(Collected data entries)
────────────────

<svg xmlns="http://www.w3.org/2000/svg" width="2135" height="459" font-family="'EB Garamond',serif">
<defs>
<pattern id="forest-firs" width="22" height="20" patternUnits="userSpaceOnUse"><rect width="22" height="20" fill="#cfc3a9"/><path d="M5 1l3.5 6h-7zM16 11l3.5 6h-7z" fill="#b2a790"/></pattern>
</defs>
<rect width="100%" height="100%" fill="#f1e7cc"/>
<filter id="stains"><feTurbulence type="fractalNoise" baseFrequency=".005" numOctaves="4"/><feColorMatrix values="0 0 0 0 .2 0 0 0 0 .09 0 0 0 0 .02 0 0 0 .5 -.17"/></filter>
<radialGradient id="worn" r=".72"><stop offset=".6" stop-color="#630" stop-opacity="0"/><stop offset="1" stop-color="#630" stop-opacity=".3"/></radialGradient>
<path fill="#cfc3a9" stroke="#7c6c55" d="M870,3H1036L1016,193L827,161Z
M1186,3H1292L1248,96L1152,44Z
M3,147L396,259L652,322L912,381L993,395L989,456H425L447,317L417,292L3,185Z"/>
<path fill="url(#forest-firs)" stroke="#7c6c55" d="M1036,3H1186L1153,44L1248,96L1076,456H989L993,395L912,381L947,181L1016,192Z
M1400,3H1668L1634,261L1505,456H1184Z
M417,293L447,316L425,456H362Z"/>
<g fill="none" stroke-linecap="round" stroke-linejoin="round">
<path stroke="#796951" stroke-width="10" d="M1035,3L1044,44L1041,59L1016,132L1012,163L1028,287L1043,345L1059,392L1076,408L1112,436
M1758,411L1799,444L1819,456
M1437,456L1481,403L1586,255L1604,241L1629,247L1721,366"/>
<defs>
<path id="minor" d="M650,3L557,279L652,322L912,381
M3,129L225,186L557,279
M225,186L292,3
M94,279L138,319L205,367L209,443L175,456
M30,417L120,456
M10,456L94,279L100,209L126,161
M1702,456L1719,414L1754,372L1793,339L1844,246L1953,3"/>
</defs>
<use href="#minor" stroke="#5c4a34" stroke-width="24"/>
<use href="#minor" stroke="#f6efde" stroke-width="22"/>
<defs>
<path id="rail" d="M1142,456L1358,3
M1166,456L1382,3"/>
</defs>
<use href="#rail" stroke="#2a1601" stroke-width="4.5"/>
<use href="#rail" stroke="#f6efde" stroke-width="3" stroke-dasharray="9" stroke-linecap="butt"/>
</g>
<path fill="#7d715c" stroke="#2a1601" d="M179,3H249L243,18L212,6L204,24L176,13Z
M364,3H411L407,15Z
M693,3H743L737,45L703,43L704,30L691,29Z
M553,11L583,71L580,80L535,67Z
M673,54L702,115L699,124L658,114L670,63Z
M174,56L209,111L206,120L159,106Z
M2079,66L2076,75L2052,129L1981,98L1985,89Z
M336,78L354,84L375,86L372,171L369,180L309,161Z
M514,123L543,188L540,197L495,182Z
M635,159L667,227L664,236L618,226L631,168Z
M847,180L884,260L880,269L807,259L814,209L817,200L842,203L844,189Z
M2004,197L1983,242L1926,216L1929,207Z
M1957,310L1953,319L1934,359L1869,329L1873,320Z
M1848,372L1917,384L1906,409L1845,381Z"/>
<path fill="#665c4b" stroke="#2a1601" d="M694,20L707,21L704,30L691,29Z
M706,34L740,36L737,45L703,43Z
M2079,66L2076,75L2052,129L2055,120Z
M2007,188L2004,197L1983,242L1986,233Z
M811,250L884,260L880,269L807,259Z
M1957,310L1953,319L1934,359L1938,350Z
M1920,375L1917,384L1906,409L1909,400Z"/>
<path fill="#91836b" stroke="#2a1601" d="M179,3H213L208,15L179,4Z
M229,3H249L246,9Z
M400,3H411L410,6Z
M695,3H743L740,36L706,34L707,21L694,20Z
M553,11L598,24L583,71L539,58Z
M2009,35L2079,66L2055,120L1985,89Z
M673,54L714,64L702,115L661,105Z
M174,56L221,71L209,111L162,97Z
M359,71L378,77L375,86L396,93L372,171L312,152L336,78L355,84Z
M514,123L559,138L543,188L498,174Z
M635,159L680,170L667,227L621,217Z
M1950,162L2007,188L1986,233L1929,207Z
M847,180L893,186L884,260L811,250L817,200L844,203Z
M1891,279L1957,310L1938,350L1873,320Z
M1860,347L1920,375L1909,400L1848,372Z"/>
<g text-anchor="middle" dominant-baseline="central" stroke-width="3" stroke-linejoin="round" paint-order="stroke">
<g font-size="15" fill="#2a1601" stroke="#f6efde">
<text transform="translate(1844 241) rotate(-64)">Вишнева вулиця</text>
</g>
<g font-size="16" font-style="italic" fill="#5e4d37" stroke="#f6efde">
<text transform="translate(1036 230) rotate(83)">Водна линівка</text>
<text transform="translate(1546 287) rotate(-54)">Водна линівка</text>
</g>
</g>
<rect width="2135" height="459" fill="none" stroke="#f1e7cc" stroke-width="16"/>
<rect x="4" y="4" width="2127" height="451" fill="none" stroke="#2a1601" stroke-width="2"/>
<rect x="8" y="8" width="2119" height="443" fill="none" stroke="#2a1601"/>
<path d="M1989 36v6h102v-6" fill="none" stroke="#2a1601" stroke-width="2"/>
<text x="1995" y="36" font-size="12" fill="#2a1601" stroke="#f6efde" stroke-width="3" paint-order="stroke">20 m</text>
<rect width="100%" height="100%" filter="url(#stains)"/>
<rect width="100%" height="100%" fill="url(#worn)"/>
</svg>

────────────────

# Instructions for the task
Report each line in the preceding entries that holds the string "worn".

# Reply to the exercise
<radialGradient id="worn" r=".72"><stop offset=".6" stop-color="#630" stop-opacity="0"/><stop offset="1" stop-color="#630" stop-opacity=".3"/></radialGradient>
<rect width="100%" height="100%" fill="url(#worn)"/>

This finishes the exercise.